**Stored records:**
▼
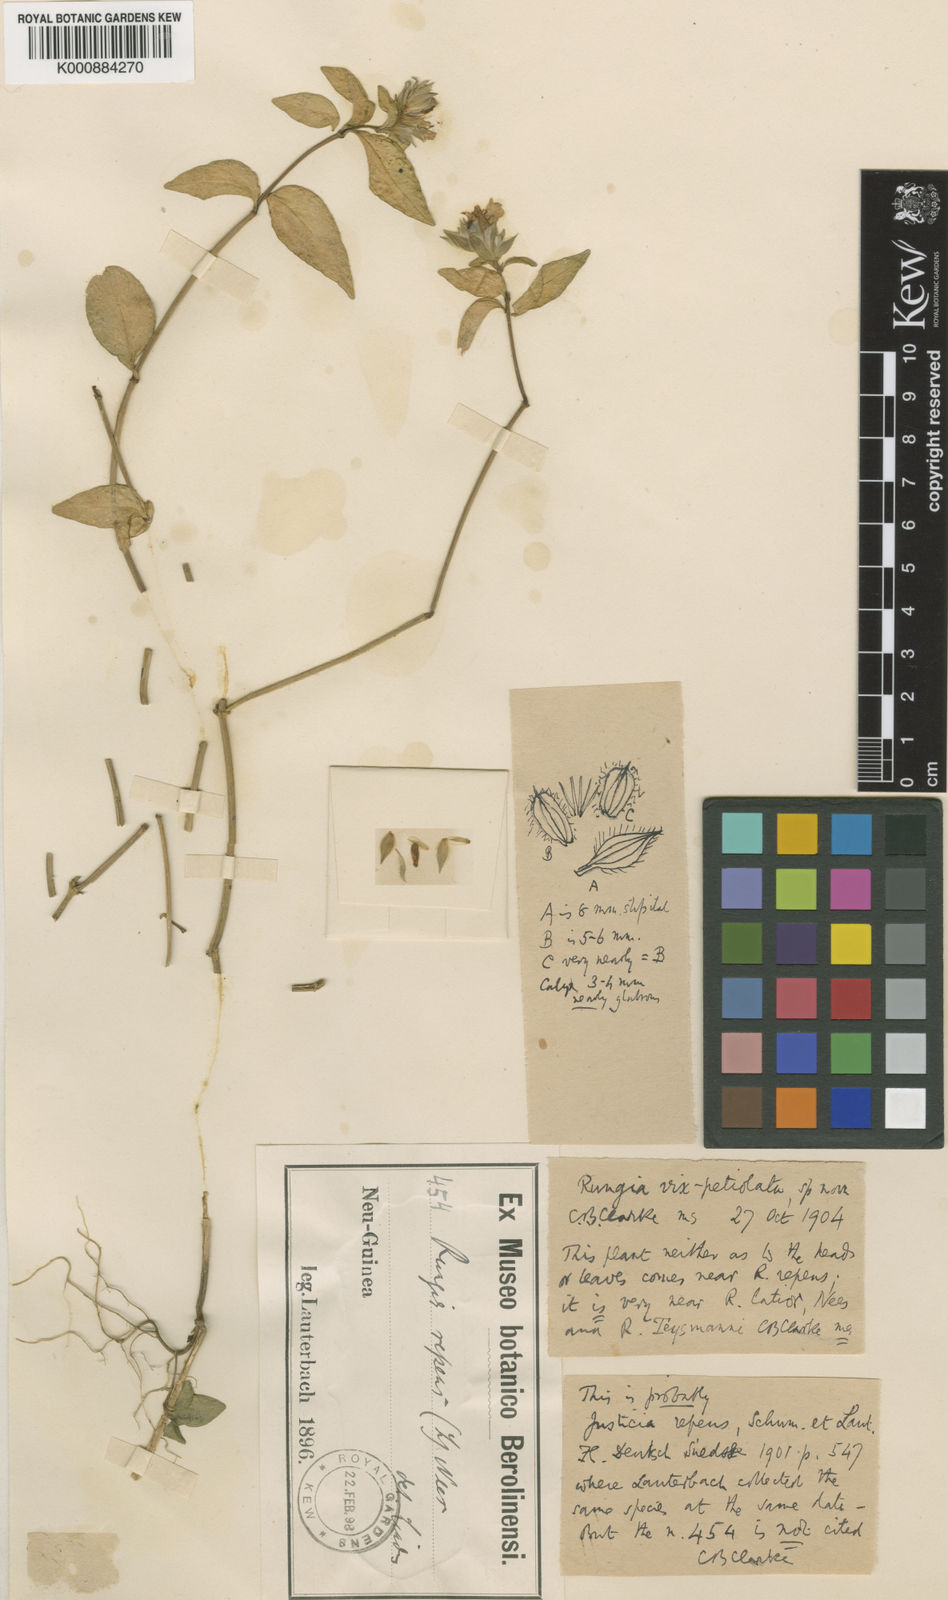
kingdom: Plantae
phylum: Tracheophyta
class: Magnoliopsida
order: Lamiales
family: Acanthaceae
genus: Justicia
▲
▼
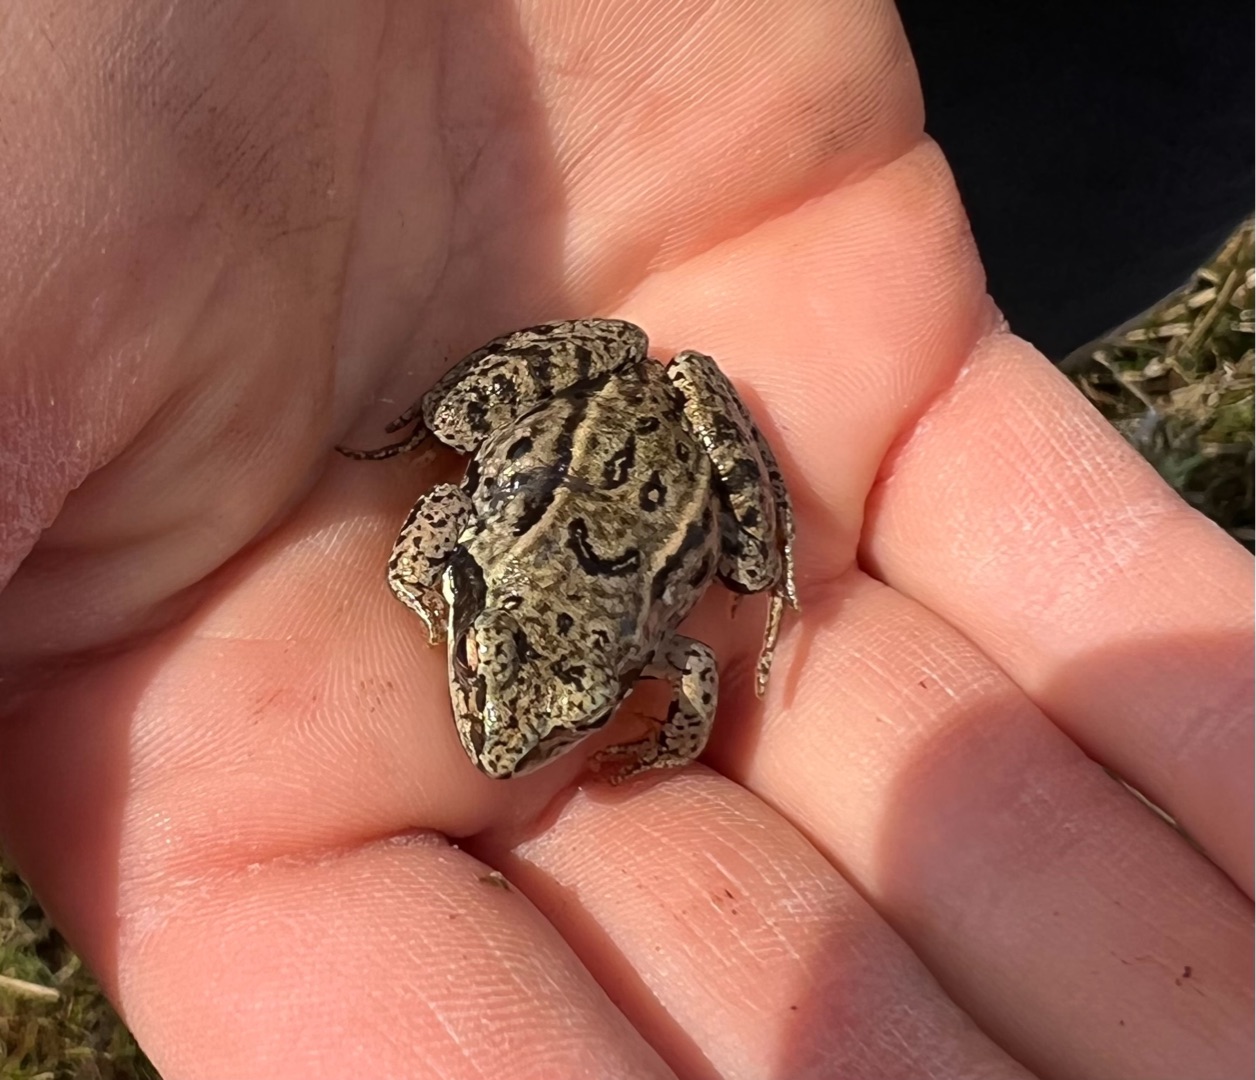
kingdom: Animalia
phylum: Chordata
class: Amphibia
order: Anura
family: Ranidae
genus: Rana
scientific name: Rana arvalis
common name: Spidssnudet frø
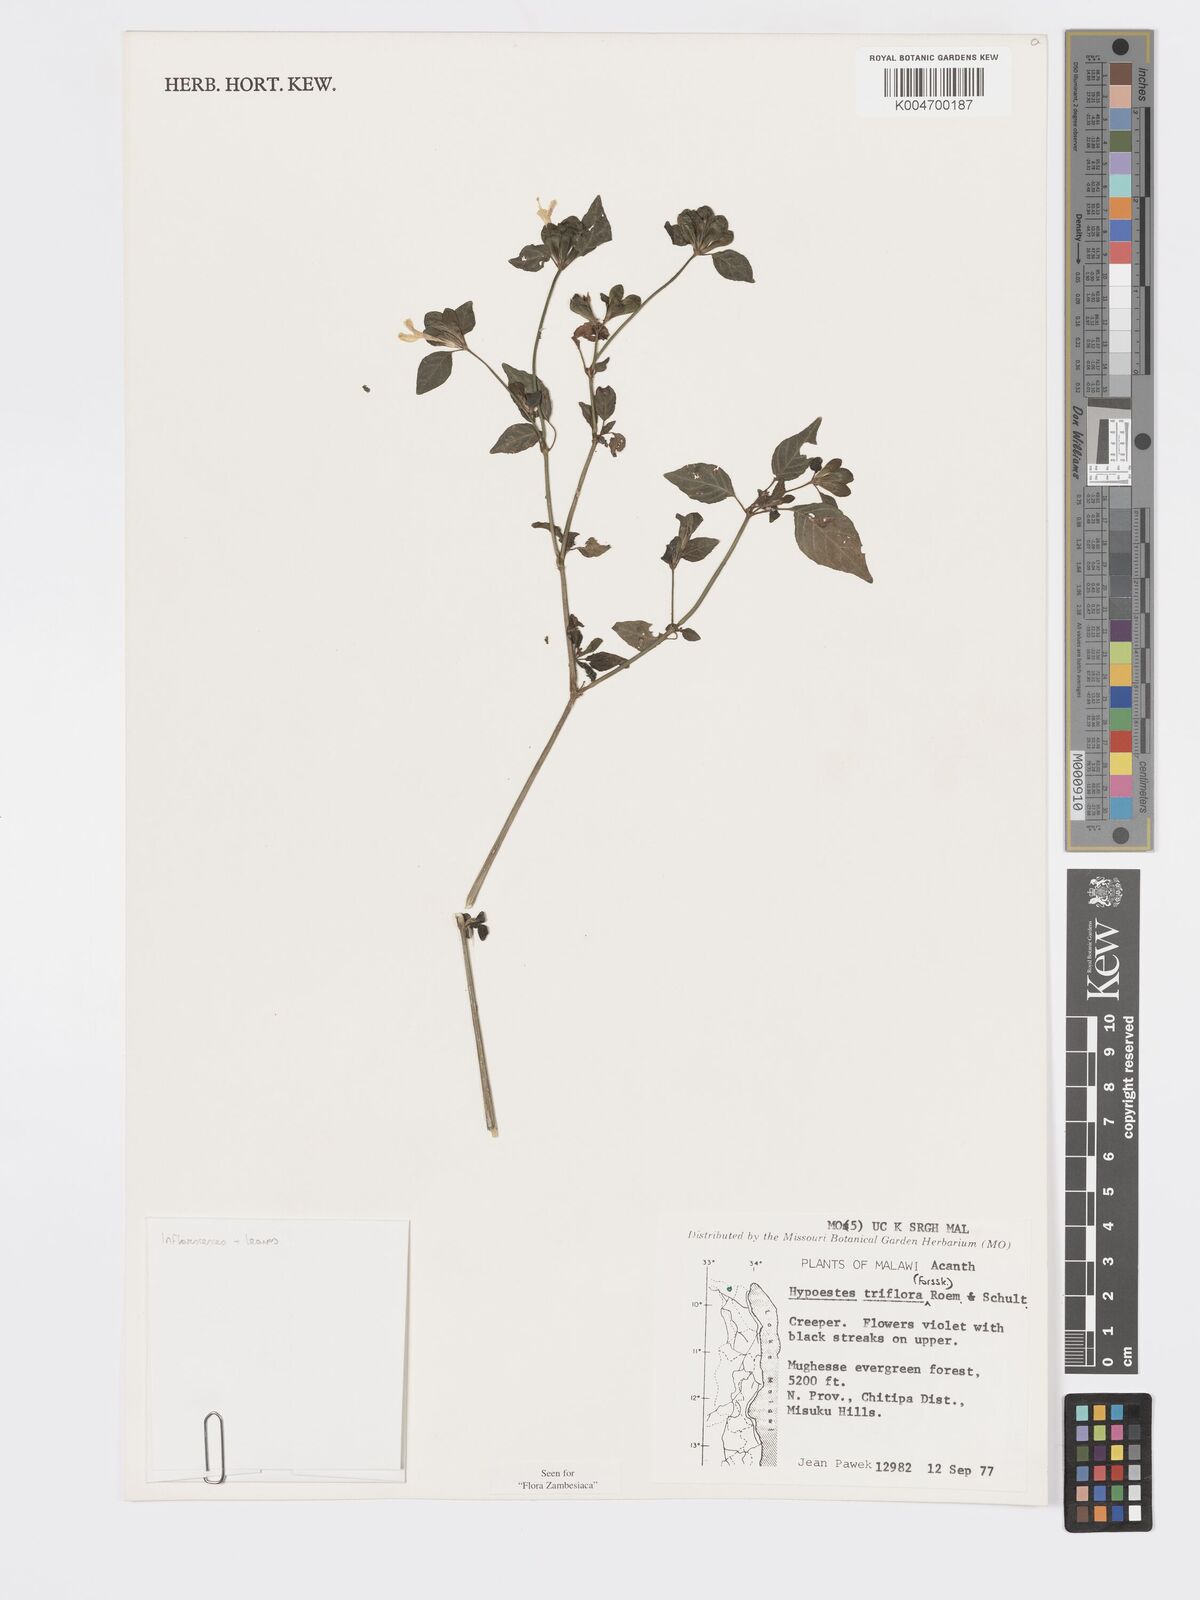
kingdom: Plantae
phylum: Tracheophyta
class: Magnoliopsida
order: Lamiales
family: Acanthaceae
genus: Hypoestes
▲
▼
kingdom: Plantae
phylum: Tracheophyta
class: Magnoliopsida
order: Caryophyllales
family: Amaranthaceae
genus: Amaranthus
▲
**Objective:** Please repeat the lines from the entries above word for word, beginning at the line that has "family: Ranidae" and stopping after the line that has "genus: Hypoestes". Leave the pictures out.

**Final answer:**
family: Ranidae
genus: Rana
scientific name: Rana arvalis
common name: Spidssnudet frø
kingdom: Plantae
phylum: Tracheophyta
class: Magnoliopsida
order: Lamiales
family: Acanthaceae
genus: Hypoestes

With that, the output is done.